> Input records:

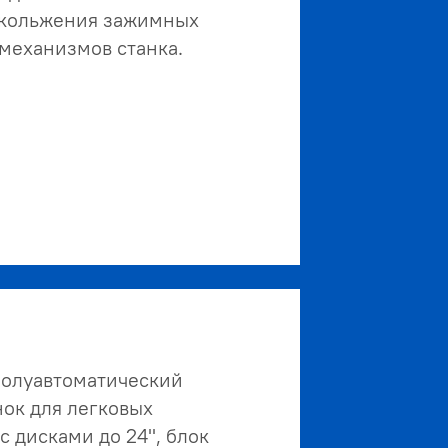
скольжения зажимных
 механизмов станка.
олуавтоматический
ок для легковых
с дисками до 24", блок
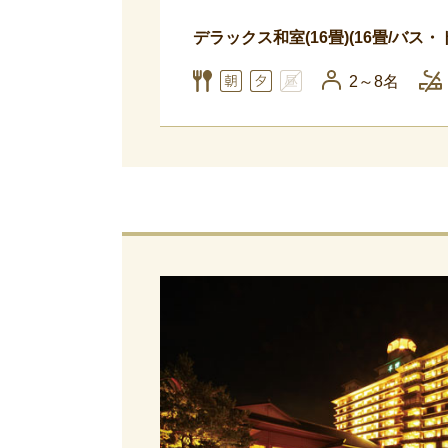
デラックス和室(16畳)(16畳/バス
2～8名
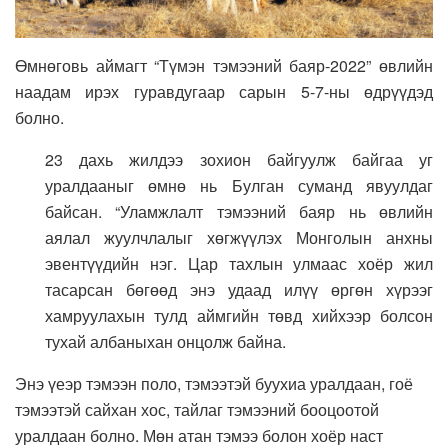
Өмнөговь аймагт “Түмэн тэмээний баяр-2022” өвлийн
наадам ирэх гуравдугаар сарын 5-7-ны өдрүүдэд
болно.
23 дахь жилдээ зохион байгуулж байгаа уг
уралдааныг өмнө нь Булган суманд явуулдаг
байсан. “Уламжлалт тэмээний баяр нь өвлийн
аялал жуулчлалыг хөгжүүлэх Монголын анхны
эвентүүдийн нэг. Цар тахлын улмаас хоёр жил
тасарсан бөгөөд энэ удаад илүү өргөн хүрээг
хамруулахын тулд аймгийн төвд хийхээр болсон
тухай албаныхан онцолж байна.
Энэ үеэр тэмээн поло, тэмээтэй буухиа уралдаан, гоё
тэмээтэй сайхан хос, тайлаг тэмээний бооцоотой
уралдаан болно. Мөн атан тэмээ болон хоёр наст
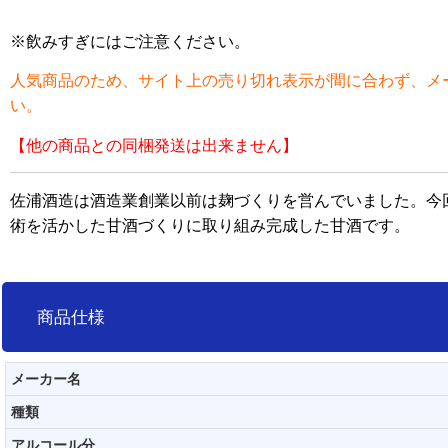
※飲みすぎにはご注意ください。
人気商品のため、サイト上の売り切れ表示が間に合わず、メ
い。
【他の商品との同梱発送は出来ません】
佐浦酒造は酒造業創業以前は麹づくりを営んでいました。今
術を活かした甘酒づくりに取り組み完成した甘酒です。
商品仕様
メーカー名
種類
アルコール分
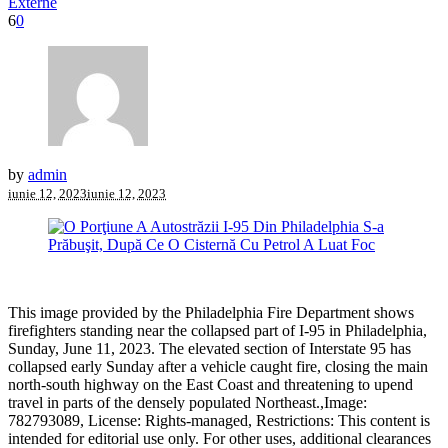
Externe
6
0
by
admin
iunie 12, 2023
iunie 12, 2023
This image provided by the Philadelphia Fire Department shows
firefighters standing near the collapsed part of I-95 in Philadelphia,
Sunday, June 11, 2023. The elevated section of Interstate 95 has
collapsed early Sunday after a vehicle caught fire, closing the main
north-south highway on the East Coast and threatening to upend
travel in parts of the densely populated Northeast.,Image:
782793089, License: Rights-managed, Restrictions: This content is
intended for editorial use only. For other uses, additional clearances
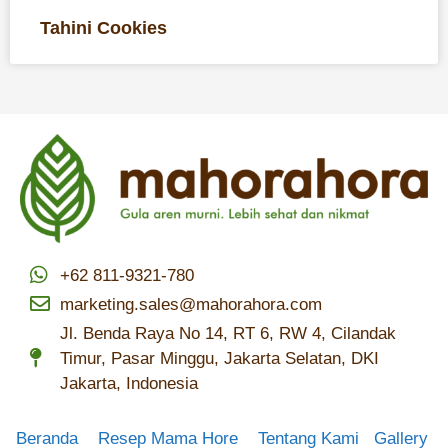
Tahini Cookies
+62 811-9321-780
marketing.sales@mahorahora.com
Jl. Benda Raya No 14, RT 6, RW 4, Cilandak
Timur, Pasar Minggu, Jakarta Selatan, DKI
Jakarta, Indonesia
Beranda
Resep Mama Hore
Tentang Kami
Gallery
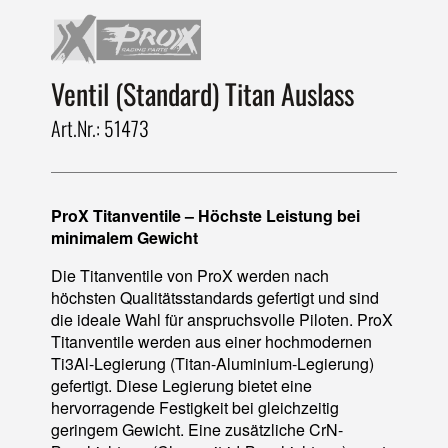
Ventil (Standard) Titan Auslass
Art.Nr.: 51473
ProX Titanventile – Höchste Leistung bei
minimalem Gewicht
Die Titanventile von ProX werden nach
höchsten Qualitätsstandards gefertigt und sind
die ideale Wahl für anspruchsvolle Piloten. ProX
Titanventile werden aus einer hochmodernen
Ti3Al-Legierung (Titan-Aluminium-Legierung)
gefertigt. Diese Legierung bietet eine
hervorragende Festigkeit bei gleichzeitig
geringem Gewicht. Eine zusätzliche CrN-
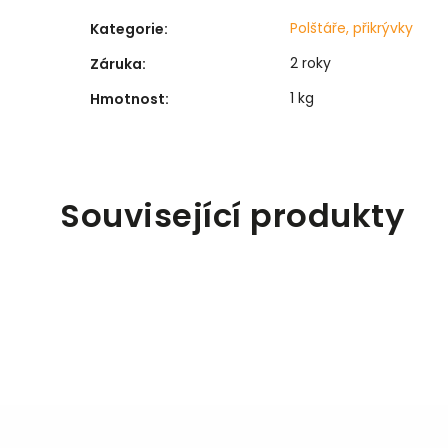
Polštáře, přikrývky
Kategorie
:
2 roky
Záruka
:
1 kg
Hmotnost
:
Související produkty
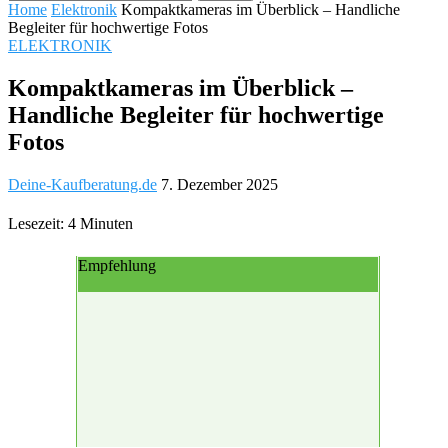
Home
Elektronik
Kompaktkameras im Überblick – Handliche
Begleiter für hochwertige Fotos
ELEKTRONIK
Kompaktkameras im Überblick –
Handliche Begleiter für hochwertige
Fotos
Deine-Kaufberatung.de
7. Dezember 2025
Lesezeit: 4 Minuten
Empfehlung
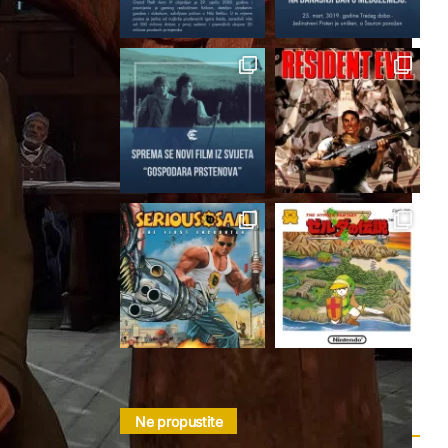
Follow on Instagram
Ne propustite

> Work to complete:
Give again, word for word, the lines above from the first one through the one containing "тасарсан бөгөөд энэ удаад илүү өргөн хүрээг"; no pictures.

> Task answer:
скольжения зажимных
 механизмов станка.
олуавтоматический
ок для легковых
с дисками до 24", блок
デラックス和室(16畳)(16畳/バス
2～8名
Өмнөговь аймагт “Түмэн тэмээний баяр-2022” өвлийн
наадам ирэх гуравдугаар сарын 5-7-ны өдрүүдэд
болно.
23 дахь жилдээ зохион байгуулж байгаа уг
уралдааныг өмнө нь Булган суманд явуулдаг
байсан. “Уламжлалт тэмээний баяр нь өвлийн
аялал жуулчлалыг хөгжүүлэх Монголын анхны
эвентүүдийн нэг. Цар тахлын улмаас хоёр жил
тасарсан бөгөөд энэ удаад илүү өргөн хүрээг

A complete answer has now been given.